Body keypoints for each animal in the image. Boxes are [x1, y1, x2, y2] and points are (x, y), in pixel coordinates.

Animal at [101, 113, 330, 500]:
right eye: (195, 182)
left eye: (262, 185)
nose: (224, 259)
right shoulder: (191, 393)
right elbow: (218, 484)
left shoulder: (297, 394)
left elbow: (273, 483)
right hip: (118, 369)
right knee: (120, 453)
* * *
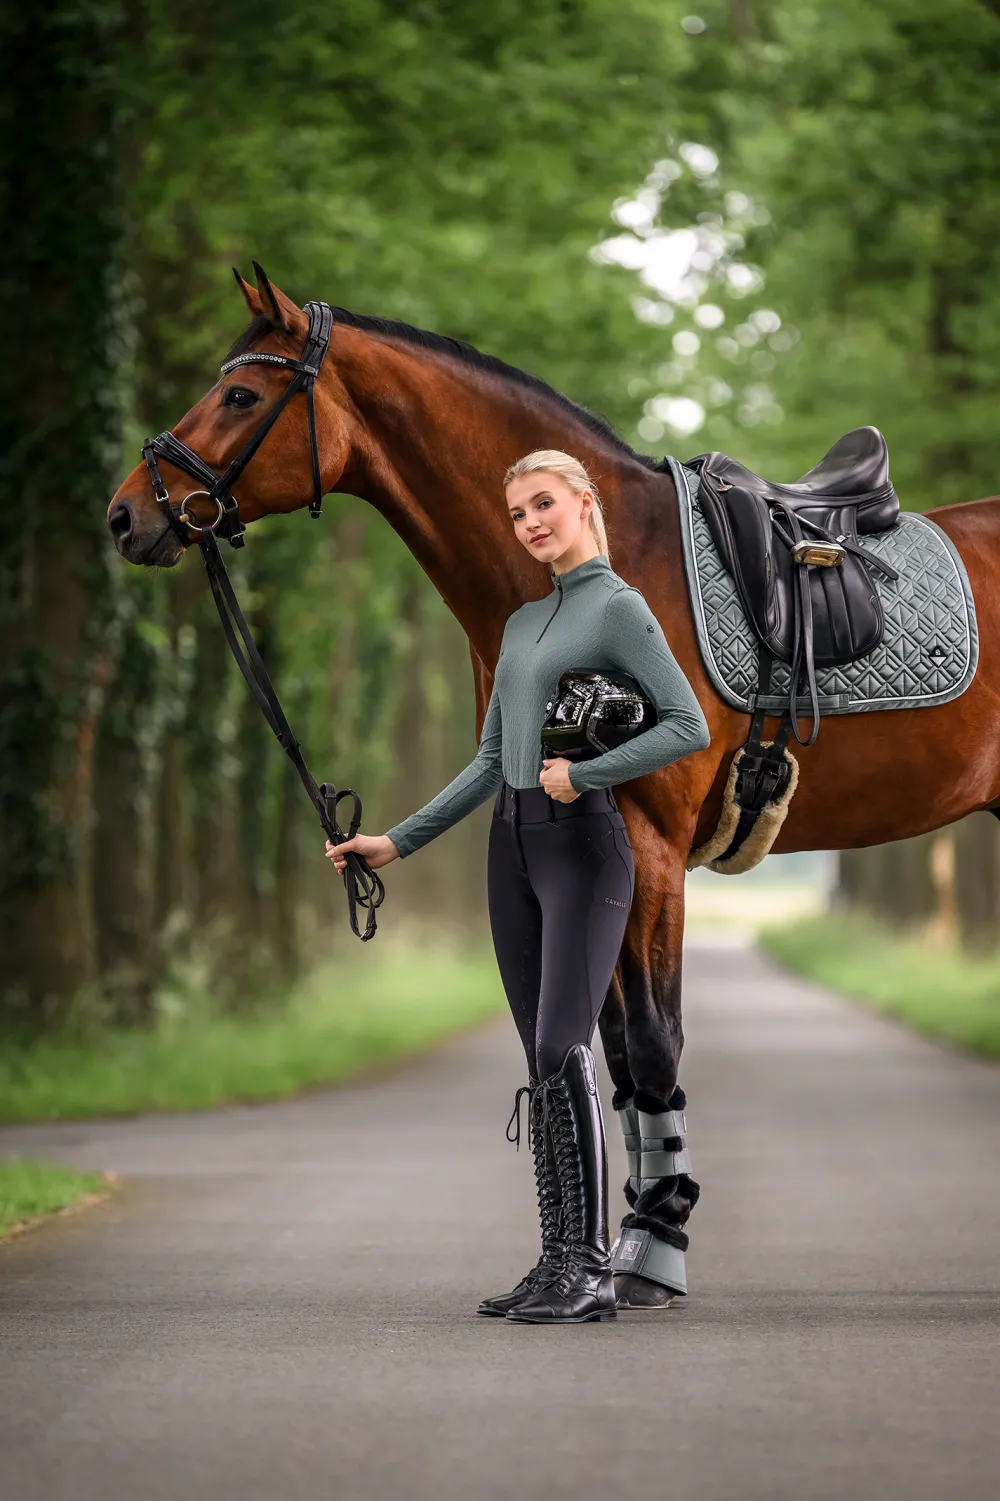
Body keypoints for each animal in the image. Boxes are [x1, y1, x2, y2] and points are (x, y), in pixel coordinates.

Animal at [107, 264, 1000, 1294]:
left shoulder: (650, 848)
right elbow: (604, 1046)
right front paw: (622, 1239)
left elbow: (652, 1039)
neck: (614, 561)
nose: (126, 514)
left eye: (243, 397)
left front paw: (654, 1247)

▶ [TASK BRIEF]:
Since only part of the listing is wanted, copy exactly the lines from the one holding "right elbow: (218, 484)" to the one holding "right knee: (120, 453)", both included.

▶ [WORKED SOLUTION]:
right elbow: (218, 484)
left shoulder: (297, 394)
left elbow: (273, 483)
right hip: (118, 369)
right knee: (120, 453)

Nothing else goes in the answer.